Texto proporcionado
Julio viene despacio, apoyándose en un palo de madera. Hombre del campo, hombre de la tierra. Pero la suya se la quitaron hace diez años. “Y ahora tengo una hipoteca de 300 euros por 25 años”, lamenta el hombre, de 70 años. Todavía vive en la pedanía valenciana de La Punta, al sur de Valencia, en una de las casas de color verde cerca de donde creció. Pero no en su huerta. No en la casa que fue de sus abuelos.
“¿Qué va a pasar ahora? No sabemos. Tienen que empezar de nuevo, pero ¿cómo van a hacer la declaración de impacto medioambiental de la huerta de Valencia si aquí ya no queda nada?”, cuestiona Carmen González, presidenta de la Asociación de Vecinos de La Punta. El pasado 6 de julio el Tribunal Superior de Justicia (TSJ) valenciano confirmó la ilegalidad del plan por el que fueron expulsados de la ... la Zona de Apoyo Logístico portuaria (ZAL), que no midió el impacto ambiental.
Cuando la lucha empezó en mayo de 1993, más de 300 familias llevaban generaciones viviendo en comunidad en los 750.000 metros cuadrados de huerta protegida. Casas y alquerías antiguas rodeadas por campos verdes eran parte de un escenario rural en medio al caos urbano de Valencia. “Pero en esa época descubrimos de forma accidental que la compañía Iberdrola pretendía montar una subestación eléctrica”, cuenta Carmen.

Sección de datos
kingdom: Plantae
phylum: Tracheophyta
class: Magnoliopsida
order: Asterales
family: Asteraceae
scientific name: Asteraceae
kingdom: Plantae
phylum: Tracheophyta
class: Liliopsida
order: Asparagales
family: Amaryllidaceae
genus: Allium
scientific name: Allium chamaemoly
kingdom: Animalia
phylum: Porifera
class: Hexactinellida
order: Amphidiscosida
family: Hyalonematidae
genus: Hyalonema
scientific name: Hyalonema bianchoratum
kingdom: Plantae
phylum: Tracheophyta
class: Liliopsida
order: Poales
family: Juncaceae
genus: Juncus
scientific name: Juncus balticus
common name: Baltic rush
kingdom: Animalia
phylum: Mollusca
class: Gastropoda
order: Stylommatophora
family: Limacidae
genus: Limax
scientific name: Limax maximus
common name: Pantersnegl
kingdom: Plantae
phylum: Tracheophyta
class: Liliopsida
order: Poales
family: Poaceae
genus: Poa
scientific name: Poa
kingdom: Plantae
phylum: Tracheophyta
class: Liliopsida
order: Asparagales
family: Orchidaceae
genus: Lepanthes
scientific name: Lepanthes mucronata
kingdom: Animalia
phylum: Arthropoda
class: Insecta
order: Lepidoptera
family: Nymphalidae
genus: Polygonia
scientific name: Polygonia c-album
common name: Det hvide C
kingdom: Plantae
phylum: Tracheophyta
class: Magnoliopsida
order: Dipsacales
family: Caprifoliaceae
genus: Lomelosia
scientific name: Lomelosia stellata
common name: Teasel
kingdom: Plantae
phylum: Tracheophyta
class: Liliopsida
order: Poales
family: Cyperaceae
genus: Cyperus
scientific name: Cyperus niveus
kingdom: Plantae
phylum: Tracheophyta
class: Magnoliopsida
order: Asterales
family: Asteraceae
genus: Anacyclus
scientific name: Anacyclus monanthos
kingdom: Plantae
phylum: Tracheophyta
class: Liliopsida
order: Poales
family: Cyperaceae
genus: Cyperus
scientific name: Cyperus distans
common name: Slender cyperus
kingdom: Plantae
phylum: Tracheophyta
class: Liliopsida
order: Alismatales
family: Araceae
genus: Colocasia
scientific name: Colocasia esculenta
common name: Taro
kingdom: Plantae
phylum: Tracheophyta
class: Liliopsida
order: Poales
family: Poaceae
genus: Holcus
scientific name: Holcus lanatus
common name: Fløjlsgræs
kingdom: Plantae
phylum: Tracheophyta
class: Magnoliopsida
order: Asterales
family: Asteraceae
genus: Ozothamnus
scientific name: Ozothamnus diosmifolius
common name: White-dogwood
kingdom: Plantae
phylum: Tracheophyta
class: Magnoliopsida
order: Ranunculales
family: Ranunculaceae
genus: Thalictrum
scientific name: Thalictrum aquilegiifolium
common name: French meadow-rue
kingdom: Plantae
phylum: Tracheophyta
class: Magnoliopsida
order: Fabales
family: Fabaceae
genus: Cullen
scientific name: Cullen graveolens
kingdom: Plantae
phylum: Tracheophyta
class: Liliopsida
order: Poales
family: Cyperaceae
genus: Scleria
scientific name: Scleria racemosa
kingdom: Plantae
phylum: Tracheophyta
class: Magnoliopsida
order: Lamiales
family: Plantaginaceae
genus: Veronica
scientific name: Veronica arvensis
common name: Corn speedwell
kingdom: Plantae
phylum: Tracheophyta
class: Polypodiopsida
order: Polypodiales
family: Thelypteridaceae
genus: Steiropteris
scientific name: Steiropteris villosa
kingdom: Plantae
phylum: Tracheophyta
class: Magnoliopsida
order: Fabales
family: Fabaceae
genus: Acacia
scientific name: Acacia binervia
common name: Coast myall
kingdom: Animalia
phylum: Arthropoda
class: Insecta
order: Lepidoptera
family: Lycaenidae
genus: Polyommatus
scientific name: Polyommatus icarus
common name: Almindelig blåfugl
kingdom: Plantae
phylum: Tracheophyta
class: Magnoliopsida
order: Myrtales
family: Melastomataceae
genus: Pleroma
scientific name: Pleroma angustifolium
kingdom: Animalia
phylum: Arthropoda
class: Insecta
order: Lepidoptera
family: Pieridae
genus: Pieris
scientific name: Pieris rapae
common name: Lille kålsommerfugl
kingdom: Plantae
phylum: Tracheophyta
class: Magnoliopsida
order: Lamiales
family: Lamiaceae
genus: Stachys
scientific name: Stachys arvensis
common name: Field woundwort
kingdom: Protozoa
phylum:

Objetivo A
Según el texto proporcionado, ¿cuántas familias vivían en la huerta protegida cuando empezó la lucha en mayo de 1993?
Objetivo B
Explica, con lo que dice el texto proporcionado, por qué el Tribunal Superior de Justicia valenciano confirmó la ilegalidad del plan de la Zona de Apoyo Logístico portuaria.
Objetivo C
Por favor, escribe la continuación del texto proporcionado sobre la huerta de La Punta a partir de su última frase.

Respuesta esperada A
Más de 300 familias.

Respuesta esperada B
El tribunal confirmó la ilegalidad del plan porque la Zona de Apoyo Logístico portuaria (ZAL) no midió el impacto ambiental.

Respuesta esperada C
En marzo de 1994, el expresidente de la Generalitat, Joan Lerma (PSOE), la alcaldesa de Valencia, Rita Barberá (PP) y la Autoridad Portuaria de Valencia firmaron un protocolo de actuaciones para construir la ZAL. Se trataba de un proyecto “urgente” para aumentar el área aneja al puerto y ampliar su capacidad de almacenaje de mercancía. En junio de 1998, el Consell finalmente aprobó el plan para aumentar el patrimonio municipal de suelo con la adquisición de los terrenos de la huerta. La expropiación era solo una cuestión de tiempo.
“Los peores años fueron 2002 y 2003”, recuerda Carmen. Años de lucha para los vecinos de La Punta, que contaron con la ayuda de casi 40 jóvenes que ocupaban sus casas. Richard Mateo era uno de ellos. “Muchos vendían por presión y las casas se quedaban vacías y destrozadas. Por eso la estrategia era ocuparlas y rehabilitarlas”, cuenta.
Pero los que no aceptaban vender fueron expropiados a la fuerza. Y por sorpresa. “Nosotros lo que hacíamos era levantarnos temprano y plantarnos allí en el campo hasta que vinieran las maquinas, que llegaban escoltadas por la policía. Resistíamos y al final nos echaban. Y así íbamos de campo en campo, de casa en casa”, recuerda Richard.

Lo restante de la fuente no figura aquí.